Leadership programs, summits, awards, many have become echo chambers. They don’t reward service; they reward visibility. They don’t train leaders; they manufacture celebrities.

And in this world, you learn quickly: it’s better to look impactful than to be impactful. Better to create a personal brand than a sustainable system. Better to speak about change than to do the hard, unglamorous, unpaid work of real change.

It’s easier to be the leader of a dying project than a humble contributor to a thriving one. Because one gives you the stage. The other gives you results, but no spotlights

Imported Leadership, Erased Roots

We also need to question the leadership models we’re importing.

Most “leadership development” programs in the Global South are built on Western assumptions: that leaders are individuals, that change is top-down, and that visibility equals impact. But in many Moroccan communities, especially rural ones, leadership looks very different.

The real “leaders” don’t speak in hashtags. They organize in tea shops. They mediate between neighbors. They mobilize without microphones.

But they don’t get invited to summits. They don’t speak the right language. They don’t have Canva-ready decks. So they’re ignored.

This is also leadershits , the quiet erasure of grassroots wisdom in favor of a globalized leadership mold.

So What Do We Do?

We unlearn.

First, we must detox from the myth. Leadership is not the goal. It’s not a personality type. It’s not a badge. It’s a temporary role in service of a greater mission. If you cling to it, you’re doing it wrong.

We decentralize.

Let’s stop obsessing over “who is the leader” and start asking “How do we share power?” At MasterPeace Morocco, some of our best initiatives were co-led, with rotating roles and horizontal decision-making. It’s messy. Slower. But real.

We elevate the invisible.

Let’s give platforms to those doing the quiet work. Not just the ones with the best English or the biggest followers. Let’s fund, mentor, and spotlight the women in the villages, the youth fixing local problems without an audience.
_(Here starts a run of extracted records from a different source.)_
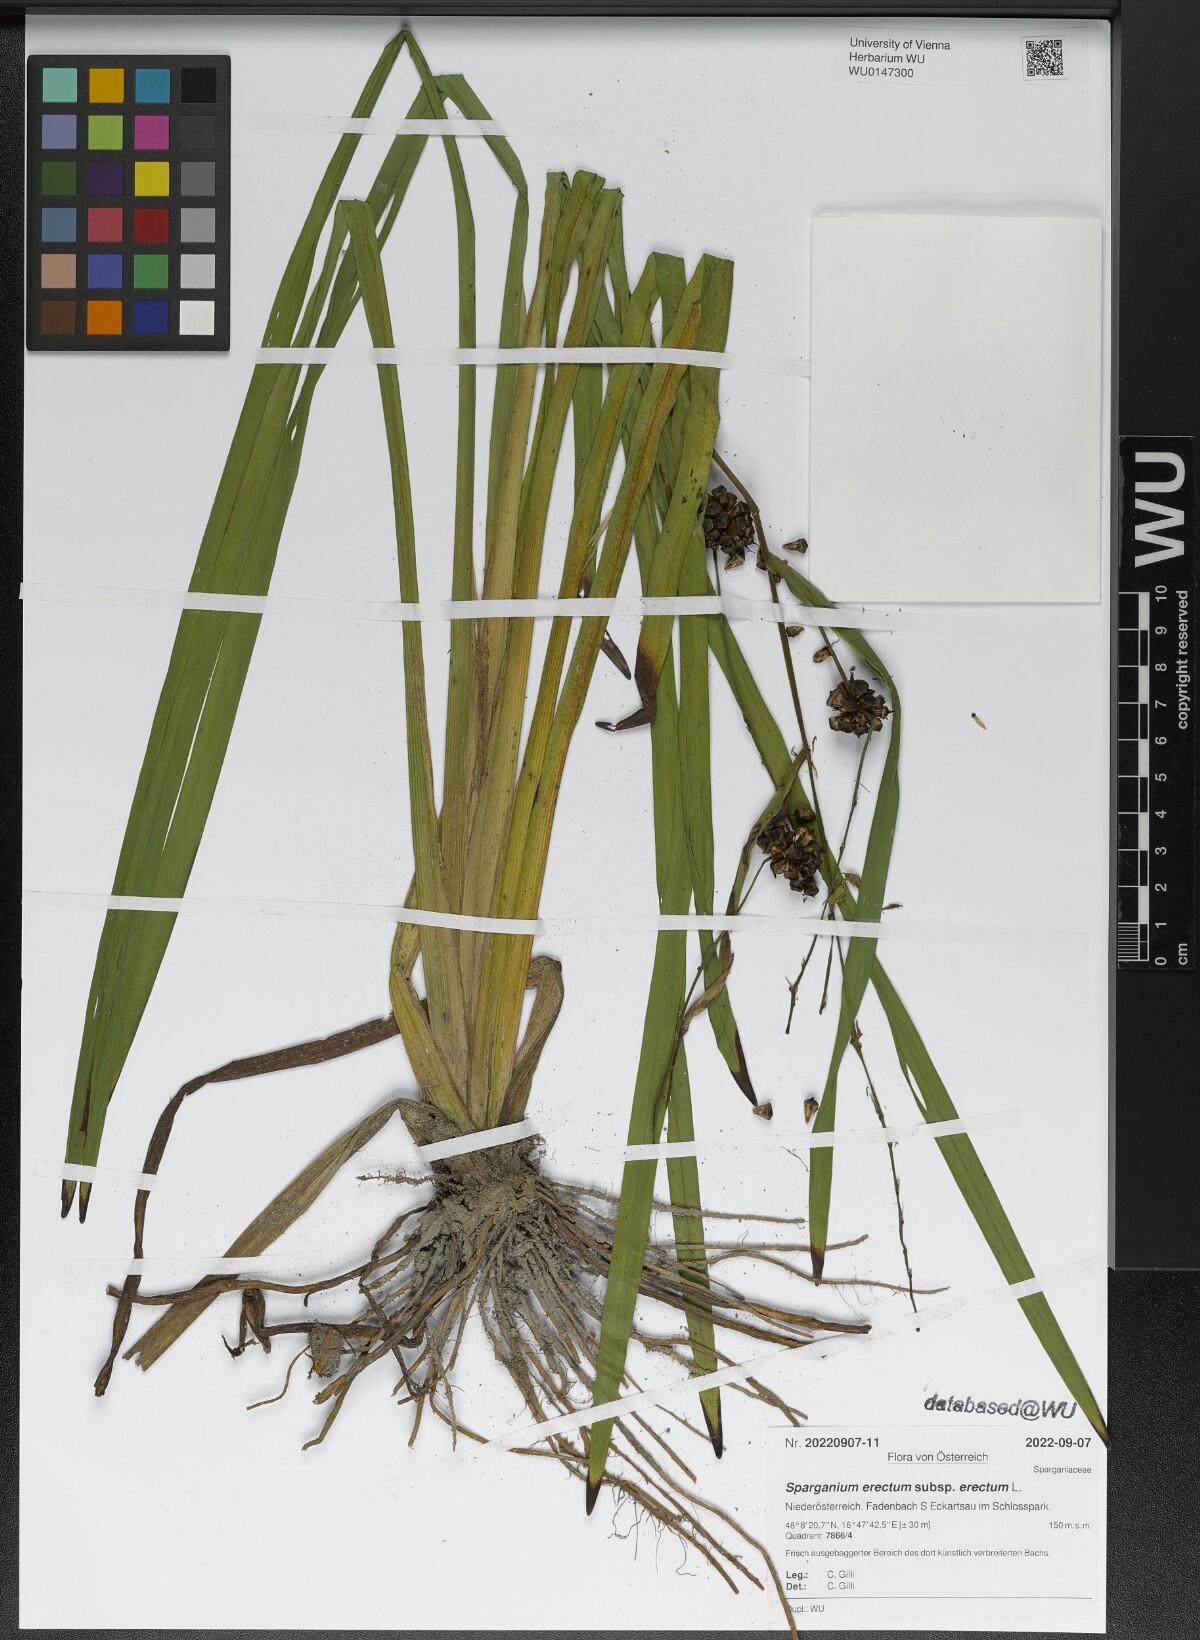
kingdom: Plantae
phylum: Tracheophyta
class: Liliopsida
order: Poales
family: Typhaceae
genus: Sparganium
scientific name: Sparganium erectum
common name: Branched bur-reed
We teach people to step back.

A true leader knows when to sit down. When to pass the mic. When to become a mentor, not a mascot. It’s not about staying relevant. It’s about staying useful.

A Final Word

Let me say something simple but hard:

  • It’s okay not to want to lead.
  • You can be a changemaker without a title. You can be impactful without a stage. You can build without branding yourself.
  • In fact, most of the real work happens away from the spotlight, in small rooms, deep relationships, land ong nights.
  • Let’s stop selling leadership as the only path. It’s not for everyone. And that’s okay because maybe the best leaders are the ones you never hear about.

And maybe the best leadership , is no leadership at all.